Overlooking the public gardens and colorful buildings along Venice’s grand canal around sunset, the members of Quartetto di Venezia, or the Venice Quartet, danced their bows across their strings, bringing compositions by Haverford’s Ruth Marshall Magill Professor of Music Curt Cacioppo to life. That performance was three months ago. But last Thursday, Haverford community members were treated to the next best thing. “A Flowering of Art and Music” transported Magill Library’s Phillips Wing to Venice by displaying the Italian-inspired artwork of Fine Arts Professor Ying Li accompanied by a live performance by the Venice Quartet of works composed by Cacioppo.
The event, which featured seven of Li’s paintings and four of Cacioppo’s compositions, is the second such display this academic year showcasing the collaboration of Li and Cacioppo. The two last presented their mutually inspired works at last September’s U.S. premiere of Cacioppo’s Synaesthesis I, a sonata inspired by Li’s artwork, which surrounded the crowd of listeners during her Geographies exhibition in the Sharpless Gallery. This time, though, the two wanted to share a more casual display of their work inspired by their time in Italy.
“It’s not a formal thing. It’s an interactive occasion,” explained Cacioppo, who hoped to facilitate an opportunity at which people could show up in “street clothes,” talk with the two artists about their works, and enjoy a taste of Italian-inspired art.
“This event is really a result of our love to Italy,” said Li. “That place just really brings out all the beauty, the humanity… You really get your creative juices going when you’re there.” (Continued below the gallery.)
Li’s paintings were created while she was teaching in Umbria over the course of eight summers. Her Italian-inspired palette meshed with the sounds of Cacioppo’s compositions, each inspired by a different region of Italy. “Venezia Mia,” or “My Venice,” paid homage to the flowing progression of a gondola ride on the city’s canals. “Italian Holiday” contained three pieces that each captured a different particular Italian local. One, inspired by the city of Catania, was dedicated to Li. When Cacioppo was eating lunch on a patio in the Sicilian city, he admired the baroque buildings and mild sky and thought, “Ying should be here. She should be here painting this.”

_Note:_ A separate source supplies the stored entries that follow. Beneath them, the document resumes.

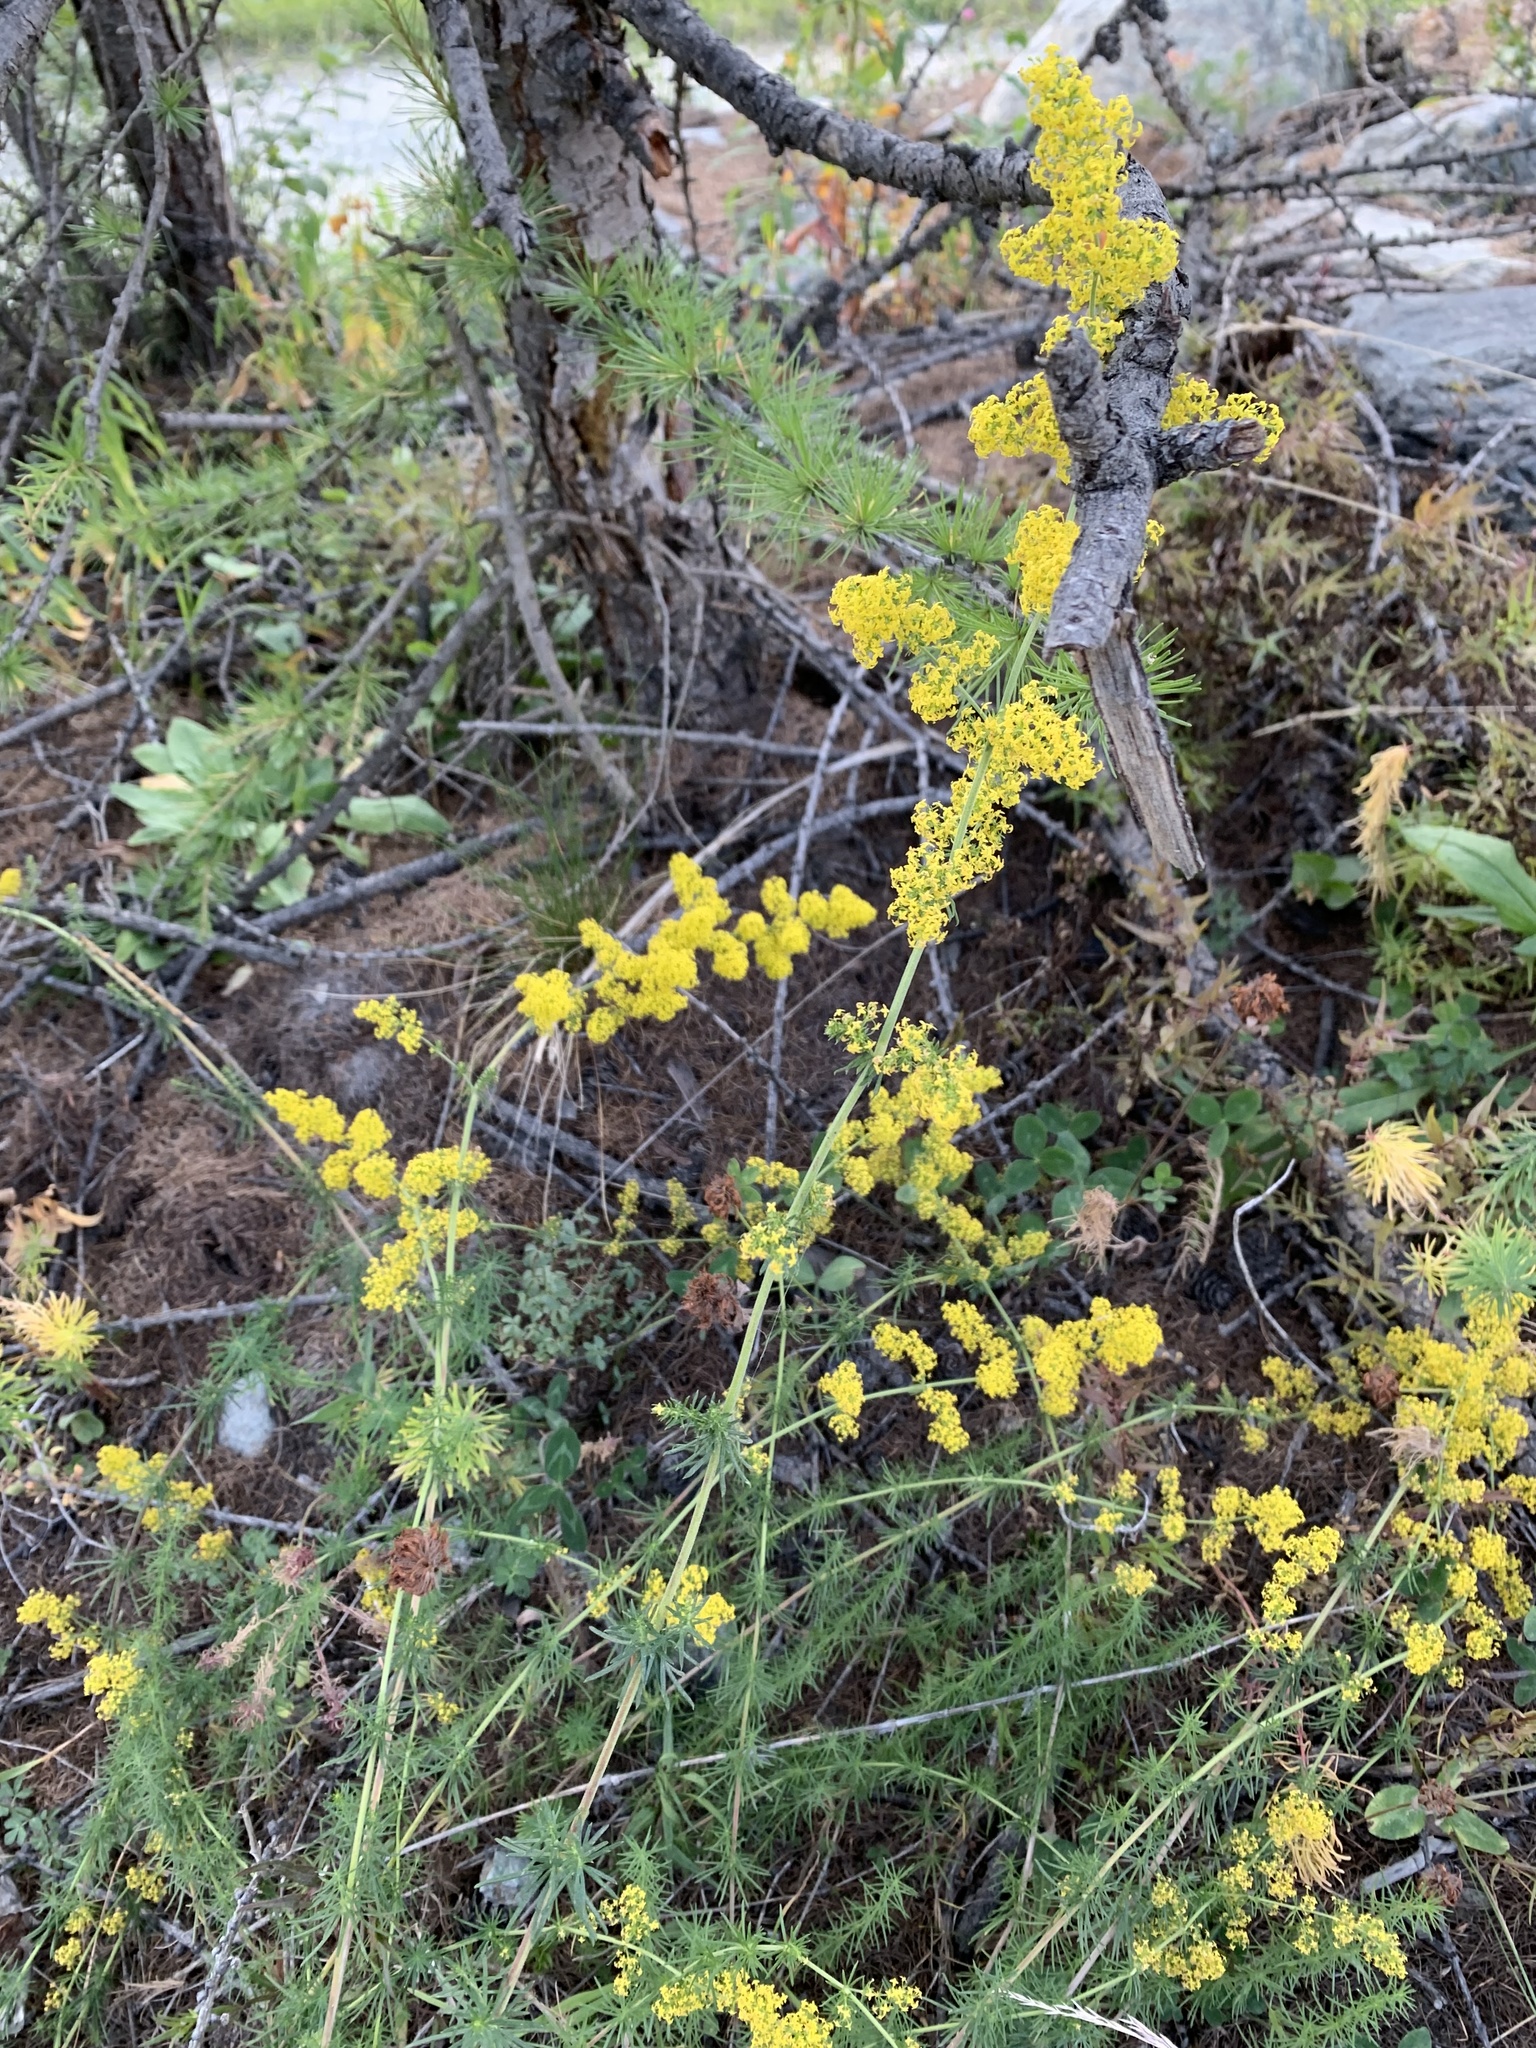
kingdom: Plantae
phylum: Tracheophyta
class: Magnoliopsida
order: Gentianales
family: Rubiaceae
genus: Galium
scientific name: Galium verum
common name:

Instead, he painted in in music. As was the case with Synaesthesis I, the essence of Li and Cacioppo’s work is their interplay of sound and visuals, bred from decades of mutual admiration for one another’s art. This time around, the sense-engaging offering functioned to bring a slice of their favorite place back to the community they love.
The Quartet itself helped create the mood, of course. Though Cacioppo was troubled by the grueling process of obtaining visas for the performers, he was grateful for the help of Provost Fran Blase and Librarian of the College Terry Snyder,who insisted that the event happen. The Quartet, for their part, expressed their thanks with a surprise composition of their own dedicated to Blase and Snyder.
As Magill Library is scheduled to undergo renovations next year, Cacioppo and Li were glad to utilize the historic Phillips Wing before the project commences. With their art, they were able to adorn it with ample Italian flair.
“All composers love Venice,” said Cacioppo.
“All artists love Venice,” added Li.
After witnessing their collaboration, it’s easy to understand why.